▸ **YOUR OBJECTIVE**:
Take the entries that follow and return exactly the lines from the one holding "left back paw: (254, 255)" through the one holding "right hip: (201, 163)", both included. Nothing else is needed.

Collection entries
════════════════

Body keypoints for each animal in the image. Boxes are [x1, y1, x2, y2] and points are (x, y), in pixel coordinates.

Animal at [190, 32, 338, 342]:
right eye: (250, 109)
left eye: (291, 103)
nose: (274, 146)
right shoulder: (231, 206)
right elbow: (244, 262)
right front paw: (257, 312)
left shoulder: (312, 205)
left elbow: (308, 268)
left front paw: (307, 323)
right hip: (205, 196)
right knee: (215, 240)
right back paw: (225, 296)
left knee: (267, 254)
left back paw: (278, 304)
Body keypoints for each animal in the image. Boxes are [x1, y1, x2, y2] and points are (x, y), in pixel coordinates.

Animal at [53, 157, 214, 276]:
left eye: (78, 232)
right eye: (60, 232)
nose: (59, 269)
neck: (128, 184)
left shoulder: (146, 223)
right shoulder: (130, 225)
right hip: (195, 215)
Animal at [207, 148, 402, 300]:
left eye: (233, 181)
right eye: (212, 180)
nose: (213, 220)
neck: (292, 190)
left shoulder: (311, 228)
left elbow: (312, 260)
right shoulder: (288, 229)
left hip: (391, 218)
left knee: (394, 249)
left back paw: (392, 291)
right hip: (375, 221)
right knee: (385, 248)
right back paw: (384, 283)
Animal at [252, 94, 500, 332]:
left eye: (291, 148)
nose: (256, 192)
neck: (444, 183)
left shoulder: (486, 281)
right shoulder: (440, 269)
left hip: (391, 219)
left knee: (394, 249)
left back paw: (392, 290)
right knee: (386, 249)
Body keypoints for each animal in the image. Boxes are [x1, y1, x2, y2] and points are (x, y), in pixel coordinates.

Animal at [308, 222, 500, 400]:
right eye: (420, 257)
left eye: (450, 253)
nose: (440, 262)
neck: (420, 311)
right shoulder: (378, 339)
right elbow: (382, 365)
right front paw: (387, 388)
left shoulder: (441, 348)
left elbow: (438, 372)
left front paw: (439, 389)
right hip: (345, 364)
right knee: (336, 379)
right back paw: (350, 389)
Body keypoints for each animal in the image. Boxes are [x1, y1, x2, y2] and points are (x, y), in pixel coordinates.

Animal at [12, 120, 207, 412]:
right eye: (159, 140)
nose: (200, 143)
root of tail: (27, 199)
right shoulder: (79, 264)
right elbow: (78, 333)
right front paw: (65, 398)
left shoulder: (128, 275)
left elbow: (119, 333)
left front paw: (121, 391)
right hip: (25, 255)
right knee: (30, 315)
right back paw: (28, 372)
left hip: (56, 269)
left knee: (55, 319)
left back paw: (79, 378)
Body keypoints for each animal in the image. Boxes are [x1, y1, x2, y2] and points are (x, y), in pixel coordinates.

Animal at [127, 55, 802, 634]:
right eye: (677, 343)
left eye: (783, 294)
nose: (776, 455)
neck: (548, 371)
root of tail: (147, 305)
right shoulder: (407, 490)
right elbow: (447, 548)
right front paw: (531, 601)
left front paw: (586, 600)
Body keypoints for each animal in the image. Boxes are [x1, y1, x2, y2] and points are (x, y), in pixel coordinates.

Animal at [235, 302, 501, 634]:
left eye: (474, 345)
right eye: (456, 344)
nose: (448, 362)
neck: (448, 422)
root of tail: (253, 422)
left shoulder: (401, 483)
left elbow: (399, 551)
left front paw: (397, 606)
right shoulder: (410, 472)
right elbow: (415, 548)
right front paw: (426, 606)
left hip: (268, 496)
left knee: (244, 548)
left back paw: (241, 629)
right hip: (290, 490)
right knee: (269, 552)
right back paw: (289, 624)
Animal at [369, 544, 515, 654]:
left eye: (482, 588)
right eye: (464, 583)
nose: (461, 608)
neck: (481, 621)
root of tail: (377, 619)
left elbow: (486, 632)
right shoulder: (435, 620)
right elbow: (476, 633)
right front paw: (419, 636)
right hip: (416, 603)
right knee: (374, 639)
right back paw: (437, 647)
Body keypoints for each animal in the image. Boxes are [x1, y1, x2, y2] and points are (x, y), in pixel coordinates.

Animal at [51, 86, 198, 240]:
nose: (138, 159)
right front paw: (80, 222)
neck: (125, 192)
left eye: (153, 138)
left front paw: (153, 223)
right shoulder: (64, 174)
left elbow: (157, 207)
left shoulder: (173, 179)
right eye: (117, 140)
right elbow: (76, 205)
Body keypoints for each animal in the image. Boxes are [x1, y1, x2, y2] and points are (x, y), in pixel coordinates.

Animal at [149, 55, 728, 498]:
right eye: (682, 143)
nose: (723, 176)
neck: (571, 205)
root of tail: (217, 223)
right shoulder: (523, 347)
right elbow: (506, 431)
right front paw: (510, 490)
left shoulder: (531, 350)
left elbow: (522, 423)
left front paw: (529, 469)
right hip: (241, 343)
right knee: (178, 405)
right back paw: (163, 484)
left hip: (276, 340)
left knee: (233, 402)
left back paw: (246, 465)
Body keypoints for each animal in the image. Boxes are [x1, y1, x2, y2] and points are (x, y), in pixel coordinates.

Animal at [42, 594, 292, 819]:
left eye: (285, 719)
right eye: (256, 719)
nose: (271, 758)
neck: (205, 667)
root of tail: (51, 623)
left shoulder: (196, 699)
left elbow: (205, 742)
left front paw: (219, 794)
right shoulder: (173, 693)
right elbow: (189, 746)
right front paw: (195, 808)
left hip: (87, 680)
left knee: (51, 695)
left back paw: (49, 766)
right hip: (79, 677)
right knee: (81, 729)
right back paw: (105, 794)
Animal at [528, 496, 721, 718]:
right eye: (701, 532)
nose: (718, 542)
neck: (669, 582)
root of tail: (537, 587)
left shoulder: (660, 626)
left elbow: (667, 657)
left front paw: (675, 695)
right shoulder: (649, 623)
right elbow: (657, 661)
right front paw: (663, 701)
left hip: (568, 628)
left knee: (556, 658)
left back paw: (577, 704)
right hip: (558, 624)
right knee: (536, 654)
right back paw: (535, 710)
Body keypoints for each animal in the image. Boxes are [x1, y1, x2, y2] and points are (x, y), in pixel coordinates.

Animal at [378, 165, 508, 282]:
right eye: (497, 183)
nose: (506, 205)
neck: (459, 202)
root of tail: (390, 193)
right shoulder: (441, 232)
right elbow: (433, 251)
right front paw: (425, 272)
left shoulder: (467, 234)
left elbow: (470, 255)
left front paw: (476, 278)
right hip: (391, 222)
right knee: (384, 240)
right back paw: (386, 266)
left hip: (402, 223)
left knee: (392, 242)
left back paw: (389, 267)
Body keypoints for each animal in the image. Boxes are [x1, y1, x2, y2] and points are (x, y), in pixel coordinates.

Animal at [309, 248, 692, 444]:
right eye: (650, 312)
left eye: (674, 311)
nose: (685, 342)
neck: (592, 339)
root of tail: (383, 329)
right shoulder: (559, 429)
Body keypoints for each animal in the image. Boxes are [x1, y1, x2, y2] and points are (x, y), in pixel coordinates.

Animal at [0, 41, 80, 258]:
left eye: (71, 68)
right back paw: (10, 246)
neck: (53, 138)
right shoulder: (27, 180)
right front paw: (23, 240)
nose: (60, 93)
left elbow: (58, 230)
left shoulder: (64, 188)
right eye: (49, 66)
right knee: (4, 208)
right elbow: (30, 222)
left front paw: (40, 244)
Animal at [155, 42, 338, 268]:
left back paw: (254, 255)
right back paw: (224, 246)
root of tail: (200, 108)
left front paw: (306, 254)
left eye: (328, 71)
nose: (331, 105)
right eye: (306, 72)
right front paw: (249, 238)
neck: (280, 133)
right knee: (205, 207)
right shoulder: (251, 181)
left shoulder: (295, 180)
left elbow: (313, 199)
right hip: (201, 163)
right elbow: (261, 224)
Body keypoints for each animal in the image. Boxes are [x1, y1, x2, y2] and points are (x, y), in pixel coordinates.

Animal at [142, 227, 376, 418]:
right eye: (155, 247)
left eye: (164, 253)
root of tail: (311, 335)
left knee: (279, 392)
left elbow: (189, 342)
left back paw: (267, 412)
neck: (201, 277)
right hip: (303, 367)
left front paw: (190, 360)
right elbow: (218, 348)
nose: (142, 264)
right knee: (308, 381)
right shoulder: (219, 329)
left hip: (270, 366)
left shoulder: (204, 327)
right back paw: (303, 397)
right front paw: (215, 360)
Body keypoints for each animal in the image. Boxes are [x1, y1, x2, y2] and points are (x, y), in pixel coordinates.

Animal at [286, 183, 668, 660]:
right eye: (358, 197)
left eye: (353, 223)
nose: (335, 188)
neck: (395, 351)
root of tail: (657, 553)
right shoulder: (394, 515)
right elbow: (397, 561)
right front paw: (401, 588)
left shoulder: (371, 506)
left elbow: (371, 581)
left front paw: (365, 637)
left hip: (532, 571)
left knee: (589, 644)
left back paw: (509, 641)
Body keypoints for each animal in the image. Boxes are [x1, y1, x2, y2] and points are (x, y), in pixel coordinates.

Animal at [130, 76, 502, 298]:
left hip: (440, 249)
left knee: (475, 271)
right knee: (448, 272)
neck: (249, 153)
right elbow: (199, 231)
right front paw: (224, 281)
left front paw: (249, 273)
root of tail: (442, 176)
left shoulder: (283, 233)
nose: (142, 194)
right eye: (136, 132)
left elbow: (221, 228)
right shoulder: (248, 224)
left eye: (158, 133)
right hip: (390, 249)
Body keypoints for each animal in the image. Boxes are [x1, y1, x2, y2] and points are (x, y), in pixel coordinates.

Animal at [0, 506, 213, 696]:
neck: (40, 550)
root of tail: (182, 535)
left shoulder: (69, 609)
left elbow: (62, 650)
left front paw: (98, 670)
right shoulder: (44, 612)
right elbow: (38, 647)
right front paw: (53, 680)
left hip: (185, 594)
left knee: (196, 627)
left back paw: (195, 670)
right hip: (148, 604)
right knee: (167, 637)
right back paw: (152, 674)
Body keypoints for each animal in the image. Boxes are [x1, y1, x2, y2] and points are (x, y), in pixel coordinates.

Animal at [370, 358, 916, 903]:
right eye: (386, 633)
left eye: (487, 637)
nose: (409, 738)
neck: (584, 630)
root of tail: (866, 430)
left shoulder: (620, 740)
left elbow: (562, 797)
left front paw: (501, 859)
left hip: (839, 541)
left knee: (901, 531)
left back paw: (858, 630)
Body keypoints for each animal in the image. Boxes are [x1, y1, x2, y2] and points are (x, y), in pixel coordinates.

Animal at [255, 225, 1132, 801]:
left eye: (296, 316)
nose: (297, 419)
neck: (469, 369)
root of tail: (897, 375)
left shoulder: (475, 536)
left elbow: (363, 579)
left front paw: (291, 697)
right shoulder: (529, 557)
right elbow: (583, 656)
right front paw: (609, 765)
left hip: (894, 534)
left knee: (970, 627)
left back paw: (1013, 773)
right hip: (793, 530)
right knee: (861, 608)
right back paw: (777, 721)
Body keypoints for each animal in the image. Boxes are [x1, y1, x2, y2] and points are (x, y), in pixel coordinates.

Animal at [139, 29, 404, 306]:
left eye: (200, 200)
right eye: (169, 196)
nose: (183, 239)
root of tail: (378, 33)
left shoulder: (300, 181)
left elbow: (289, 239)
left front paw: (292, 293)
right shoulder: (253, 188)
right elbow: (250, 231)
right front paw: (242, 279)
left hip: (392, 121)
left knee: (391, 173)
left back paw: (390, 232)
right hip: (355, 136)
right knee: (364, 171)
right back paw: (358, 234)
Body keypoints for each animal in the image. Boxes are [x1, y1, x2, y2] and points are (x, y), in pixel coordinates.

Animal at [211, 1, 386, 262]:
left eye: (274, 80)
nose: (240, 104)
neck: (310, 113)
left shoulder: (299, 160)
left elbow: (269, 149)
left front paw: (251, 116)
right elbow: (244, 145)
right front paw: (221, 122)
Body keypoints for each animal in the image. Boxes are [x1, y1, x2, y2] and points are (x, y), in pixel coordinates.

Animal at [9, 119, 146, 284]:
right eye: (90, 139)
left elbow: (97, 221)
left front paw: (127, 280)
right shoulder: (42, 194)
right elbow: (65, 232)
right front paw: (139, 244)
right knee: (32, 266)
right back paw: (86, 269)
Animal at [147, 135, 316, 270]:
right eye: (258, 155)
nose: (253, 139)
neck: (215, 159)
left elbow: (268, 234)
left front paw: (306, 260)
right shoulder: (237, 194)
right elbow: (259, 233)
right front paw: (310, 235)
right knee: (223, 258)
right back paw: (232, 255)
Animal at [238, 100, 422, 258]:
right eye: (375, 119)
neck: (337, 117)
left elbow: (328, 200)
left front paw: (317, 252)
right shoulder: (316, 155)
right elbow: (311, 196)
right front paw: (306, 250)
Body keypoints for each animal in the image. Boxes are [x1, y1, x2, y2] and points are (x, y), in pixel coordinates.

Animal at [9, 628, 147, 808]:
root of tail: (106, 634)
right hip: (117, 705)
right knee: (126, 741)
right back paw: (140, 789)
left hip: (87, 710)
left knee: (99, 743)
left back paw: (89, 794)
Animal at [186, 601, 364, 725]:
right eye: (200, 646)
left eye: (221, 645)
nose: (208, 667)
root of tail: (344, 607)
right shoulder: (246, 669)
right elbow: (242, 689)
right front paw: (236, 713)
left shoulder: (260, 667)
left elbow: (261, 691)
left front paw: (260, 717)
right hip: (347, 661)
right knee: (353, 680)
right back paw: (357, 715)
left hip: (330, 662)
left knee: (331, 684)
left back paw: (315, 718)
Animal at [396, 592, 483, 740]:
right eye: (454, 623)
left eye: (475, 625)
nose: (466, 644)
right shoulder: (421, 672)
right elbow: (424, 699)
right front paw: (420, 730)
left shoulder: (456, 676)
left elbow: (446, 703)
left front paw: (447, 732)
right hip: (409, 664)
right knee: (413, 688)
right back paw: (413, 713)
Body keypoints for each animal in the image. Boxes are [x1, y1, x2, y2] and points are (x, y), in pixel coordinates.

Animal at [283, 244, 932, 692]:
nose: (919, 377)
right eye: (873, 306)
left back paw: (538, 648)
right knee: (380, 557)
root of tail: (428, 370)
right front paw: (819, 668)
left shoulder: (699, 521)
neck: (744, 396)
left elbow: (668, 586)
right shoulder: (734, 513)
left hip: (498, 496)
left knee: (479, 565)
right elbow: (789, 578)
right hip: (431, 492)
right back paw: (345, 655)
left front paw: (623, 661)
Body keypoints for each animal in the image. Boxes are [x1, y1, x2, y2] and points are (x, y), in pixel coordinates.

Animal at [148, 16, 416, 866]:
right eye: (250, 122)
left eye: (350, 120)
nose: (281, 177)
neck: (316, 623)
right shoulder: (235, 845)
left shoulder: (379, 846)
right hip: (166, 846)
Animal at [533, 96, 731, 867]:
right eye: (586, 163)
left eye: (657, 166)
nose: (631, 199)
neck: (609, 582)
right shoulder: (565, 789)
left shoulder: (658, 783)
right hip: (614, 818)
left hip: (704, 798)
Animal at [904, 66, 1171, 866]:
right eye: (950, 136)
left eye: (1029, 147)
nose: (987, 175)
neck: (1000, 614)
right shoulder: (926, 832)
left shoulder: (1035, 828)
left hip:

════════════════

▸ **EXERCISE SOLUTION**:
left back paw: (254, 255)
right back paw: (224, 246)
root of tail: (200, 108)
left front paw: (306, 254)
left eye: (328, 71)
nose: (331, 105)
right eye: (306, 72)
right front paw: (249, 238)
neck: (280, 133)
right knee: (205, 207)
right shoulder: (251, 181)
left shoulder: (295, 180)
left elbow: (313, 199)
right hip: (201, 163)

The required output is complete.